Lizze and I had a quiet evening tonight. Her parents ended up taking the boys, and that worked out well because I feel like shit. I’m not sure what’s going on, but I just don’t feel well.
My stomach is upset and my head hurts. I fell asleep on the couch for awhile but it’s now 3 AM and I can’t fall asleep again. I don’t know if this is a stomach bug or if it’s the culmination of stress from the past week or so. It doesn’t really matter because the end result is the same.
I’m hoping to get some sleep tonight and be feeling better in the morning. It’s really important to me that I at least make it to my parents reception around lunch time.
It depends on how I’m feeling, because Lizze can’t drive.
Looking beyond my parents renewing their vows, I’m worried about how Emmett’s doing, and what we’re going to do for Monday. He was still running a fever on Saturday morning, and that doesn’t bode well for today.
Part of me just wants to cut the school year off right now and eliminate that stressor, because it sucks. Lizze and I are stressed out, and poor Emmett is stressed out because he doesn’t like missing school.
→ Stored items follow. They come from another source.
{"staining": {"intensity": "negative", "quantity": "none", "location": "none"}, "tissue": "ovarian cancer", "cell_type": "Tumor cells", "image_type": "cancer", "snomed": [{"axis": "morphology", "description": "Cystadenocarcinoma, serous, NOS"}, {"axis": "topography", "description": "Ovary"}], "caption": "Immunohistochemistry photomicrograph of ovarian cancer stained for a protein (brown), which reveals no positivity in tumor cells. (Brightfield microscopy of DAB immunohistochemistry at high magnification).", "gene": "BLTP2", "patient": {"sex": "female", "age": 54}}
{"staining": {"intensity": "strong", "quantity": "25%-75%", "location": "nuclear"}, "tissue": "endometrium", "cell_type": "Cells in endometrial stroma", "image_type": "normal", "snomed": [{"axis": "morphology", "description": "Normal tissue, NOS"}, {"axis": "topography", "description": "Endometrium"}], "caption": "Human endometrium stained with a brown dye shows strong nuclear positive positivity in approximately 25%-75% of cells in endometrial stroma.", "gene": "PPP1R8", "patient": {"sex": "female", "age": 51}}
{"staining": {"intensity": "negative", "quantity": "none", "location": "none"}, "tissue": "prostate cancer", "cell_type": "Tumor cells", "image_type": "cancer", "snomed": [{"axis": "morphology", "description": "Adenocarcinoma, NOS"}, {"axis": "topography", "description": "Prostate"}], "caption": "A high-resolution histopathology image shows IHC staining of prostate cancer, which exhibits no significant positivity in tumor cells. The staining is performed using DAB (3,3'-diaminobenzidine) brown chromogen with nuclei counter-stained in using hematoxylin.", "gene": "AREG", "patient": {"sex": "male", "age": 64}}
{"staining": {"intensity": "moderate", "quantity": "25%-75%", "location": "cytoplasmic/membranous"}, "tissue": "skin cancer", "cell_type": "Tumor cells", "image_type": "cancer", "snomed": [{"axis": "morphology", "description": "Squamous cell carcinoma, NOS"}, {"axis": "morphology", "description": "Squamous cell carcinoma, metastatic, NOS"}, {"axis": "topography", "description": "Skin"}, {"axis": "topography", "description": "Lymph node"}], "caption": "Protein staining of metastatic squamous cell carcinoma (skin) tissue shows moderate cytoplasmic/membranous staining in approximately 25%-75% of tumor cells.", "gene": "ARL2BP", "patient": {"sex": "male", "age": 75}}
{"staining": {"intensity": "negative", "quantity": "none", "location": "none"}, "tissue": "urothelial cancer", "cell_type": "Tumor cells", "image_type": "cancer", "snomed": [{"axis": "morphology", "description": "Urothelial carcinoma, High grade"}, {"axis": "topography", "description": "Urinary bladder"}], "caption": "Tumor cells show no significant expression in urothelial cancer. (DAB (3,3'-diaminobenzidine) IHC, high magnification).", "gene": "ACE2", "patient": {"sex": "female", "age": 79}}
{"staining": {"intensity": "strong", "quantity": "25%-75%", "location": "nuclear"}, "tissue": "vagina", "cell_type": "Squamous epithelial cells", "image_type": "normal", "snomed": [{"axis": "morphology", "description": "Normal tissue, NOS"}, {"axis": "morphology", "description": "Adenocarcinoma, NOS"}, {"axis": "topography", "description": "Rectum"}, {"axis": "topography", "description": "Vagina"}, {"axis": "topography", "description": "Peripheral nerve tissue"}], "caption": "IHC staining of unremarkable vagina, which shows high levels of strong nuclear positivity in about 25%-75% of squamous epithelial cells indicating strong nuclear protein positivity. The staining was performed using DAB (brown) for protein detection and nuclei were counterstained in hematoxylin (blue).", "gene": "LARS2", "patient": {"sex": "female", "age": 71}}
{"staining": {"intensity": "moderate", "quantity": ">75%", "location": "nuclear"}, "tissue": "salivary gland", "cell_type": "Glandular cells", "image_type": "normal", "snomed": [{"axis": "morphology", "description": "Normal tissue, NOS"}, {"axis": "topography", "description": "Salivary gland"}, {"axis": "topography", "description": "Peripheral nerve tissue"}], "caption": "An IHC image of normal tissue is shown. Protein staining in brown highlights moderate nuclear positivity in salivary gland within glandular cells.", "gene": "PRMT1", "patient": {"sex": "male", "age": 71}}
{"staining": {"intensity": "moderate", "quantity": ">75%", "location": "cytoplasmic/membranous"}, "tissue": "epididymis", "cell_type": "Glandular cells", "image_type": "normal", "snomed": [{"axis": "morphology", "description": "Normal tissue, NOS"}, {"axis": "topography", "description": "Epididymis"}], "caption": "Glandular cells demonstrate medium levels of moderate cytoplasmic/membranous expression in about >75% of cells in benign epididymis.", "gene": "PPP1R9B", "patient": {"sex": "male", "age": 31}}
The more stressed out he gets, the more frequently these fever cycles seem to hit.
Today will make day ten. It’s been ten days since we became aware of this particular fever cycle.
I’m so overwhelmed right now. A huge part of me wants to take a Zofran so I don’t puke, and just hide in my bed for a week. I could honestly sleep that long.
Having said that, we Autism parents are used to facing what seems like insurmountable challenges. I know I’ll make it through this and everything will likely work out, or work out the way it’s meant to anyway.
I would love to feel like I had some control over my life.
I’ll be grateful to make it through today in one piece, and if it’s not too much to ask, I’d really like to see Emmett go to school on Monday.